General Counsel Abruzzo Looks to Overturn Board Precedent Again: This Time, Seeking to Broaden Union Access to Public Spaces

In an Advice Memorandum released on May 25, 2022, NLRB General Counsel Jennifer Abruzzo laid out a blueprint for changes she’d like made to Board precedent concerning union representatives’ access to employer property.  At issue is a pair of 2019 rulings by the NLRB in UPMC, 368 NLRB No. 2 (2019) and Kroger Ltd.

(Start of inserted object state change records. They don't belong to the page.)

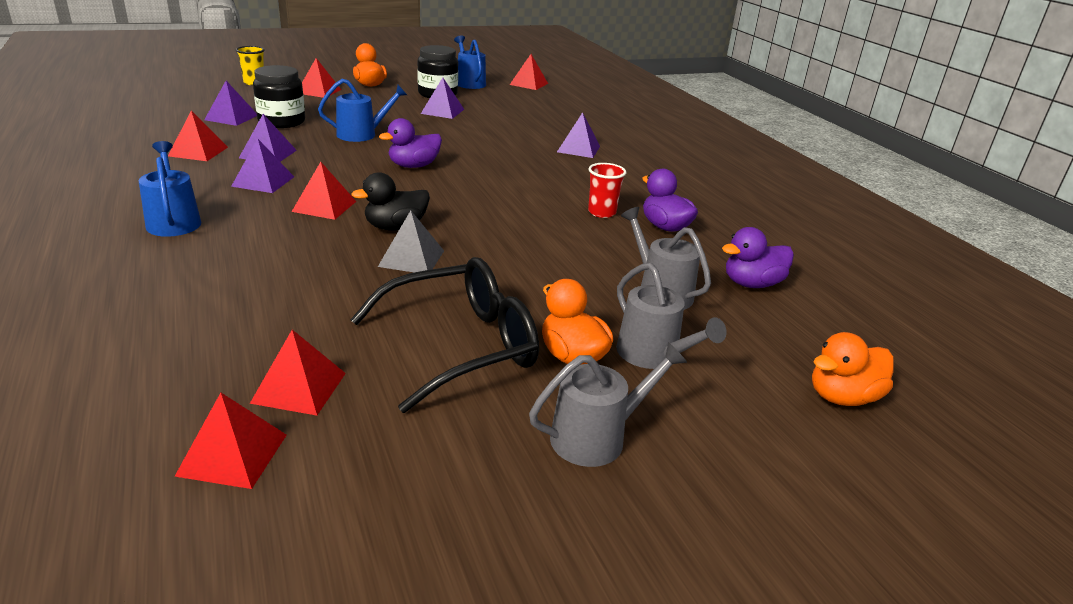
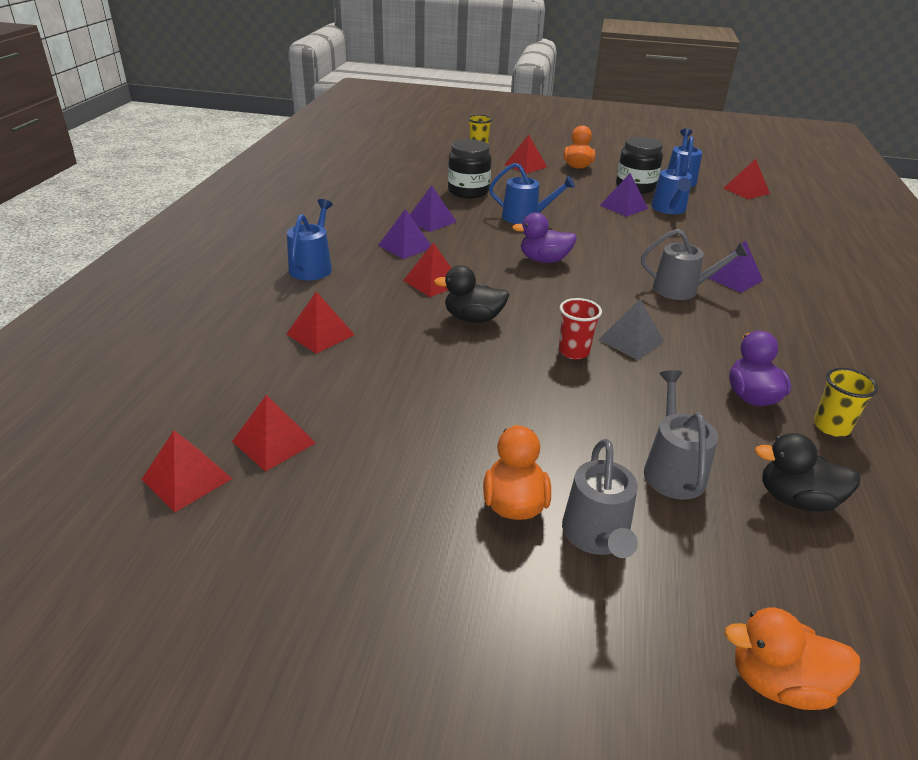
camera: 35 degrees right, 5 degrees up
(198, 151) = (381, 207): red pyramid -> red pyramid (320, 334)
(231, 117) = (432, 180): purple pyramid -> none
(411, 258) = (459, 353): grey pyramid -> grey pyramid (631, 341)
(462, 345) = (426, 454): black glasses -> none
(482, 107) = (669, 209): none -> blue watering can
(596, 437) = (460, 595): grey watering can -> grey watering can (681, 289)
(602, 212) = (691, 359): red cup -> red cup (573, 351)
(730, 232) = (831, 426): none -> yellow cup
(752, 284) = (796, 499): purple duck -> black duck

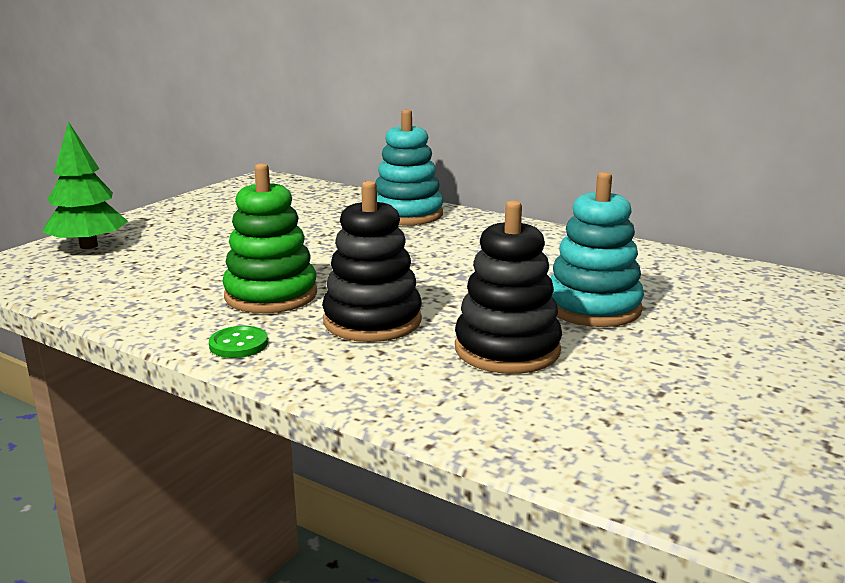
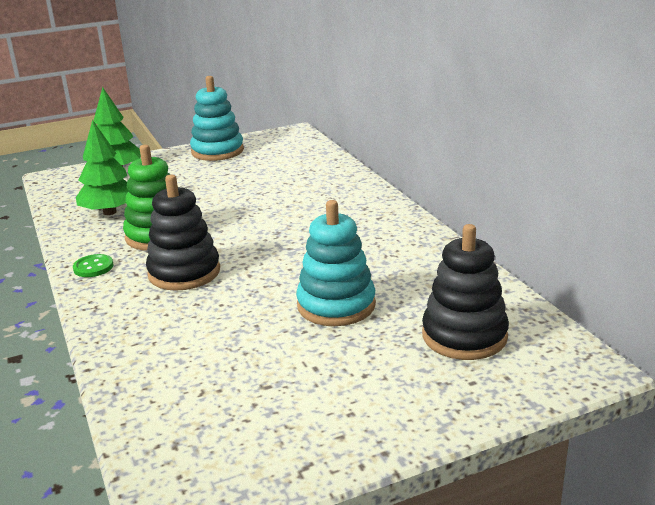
camera: 35 degrees right, 5 degrees up
(156, 287) = (110, 212): none -> green tree
(407, 214) = (339, 187): turquoise stacking toy -> turquoise stacking toy (217, 151)
(507, 349) = (227, 320): black stacking toy -> black stacking toy (464, 336)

P’ship, 368 NLRB No. 64 (2019), which together provided employers with greater latitude to bar union representatives from accessing public spaces within the employer’s facilities and grounds.

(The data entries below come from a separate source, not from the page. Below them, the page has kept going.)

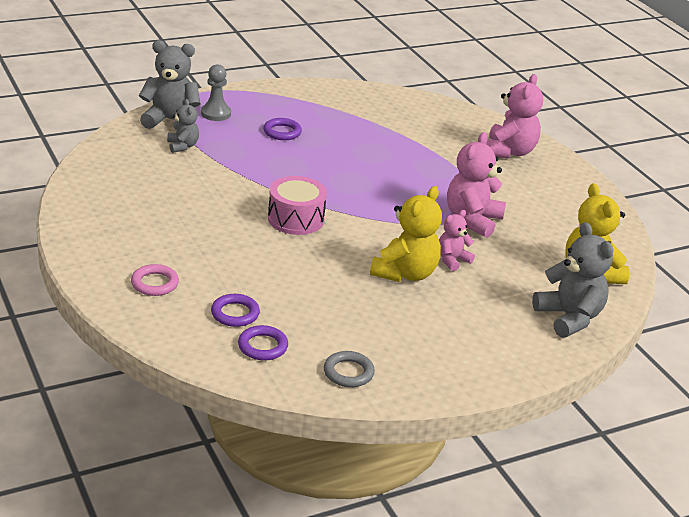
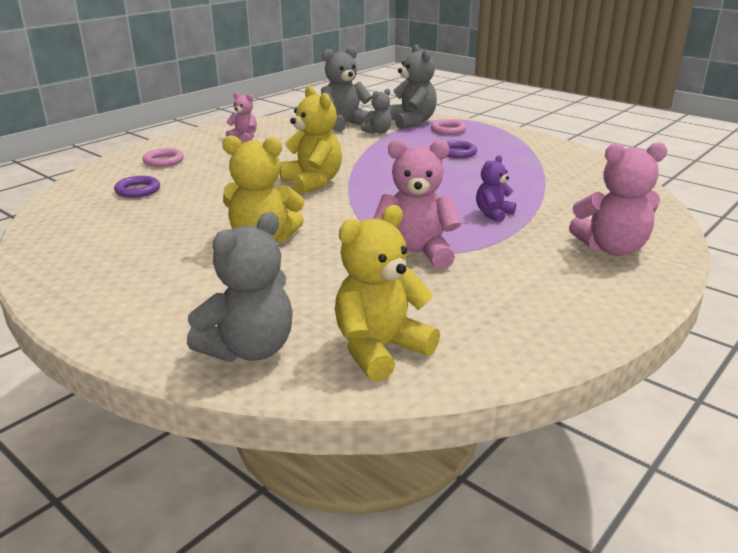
camera: 70 degrees right, 5 degrees down
(138, 155) = (344, 124): none -> grey teddy bear
(216, 113) = (448, 130): grey pawn -> pink ring
(262, 346) = (93, 207): purple ring -> none
(296, 219) = (312, 182): pink drum -> yellow teddy bear
(348, 372) = (65, 245): grey ring -> none
(426, 168) = (493, 214): none -> purple teddy bear
(452, 260) = (314, 257): pink teddy bear -> pink teddy bear (244, 138)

While an Advice Memorandum does not constitute a change in the law, it certainly gives a clear indication of how the current General Counsel will advise the Regions in deciding whether and how to prosecute future cases.  This most recent GC memo makes good on initiatives she articulated last year (previously discussed here).  The issue of union access to employer facilities was specifically foreshadowed as a topic for reassessment in the General Counsel’s “Mandatory Submissions to Advice GC Memorandum 21-04,” released on August 12, 2021.

Background – LT Transportation, Case 05-CA-281089

This Advice Memorandum is the result of an issue raised in a recent case before the Board, LAZ Parking Mid Atlantic, LLC, d/b/a LT Transporation, Case 05-CA-281089.

There, the conduct at issue was that the company wrote a letter to the union that was trying to organize the company’s drivers, prohibiting the union’s representatives from going to stops along the shuttle bus routes to talk to the drivers.  The union argued that barring non-employee union agents from boarding the employer’s publicly-used shuttles violated Sections 8(a)(1) and (3) of the NLRA.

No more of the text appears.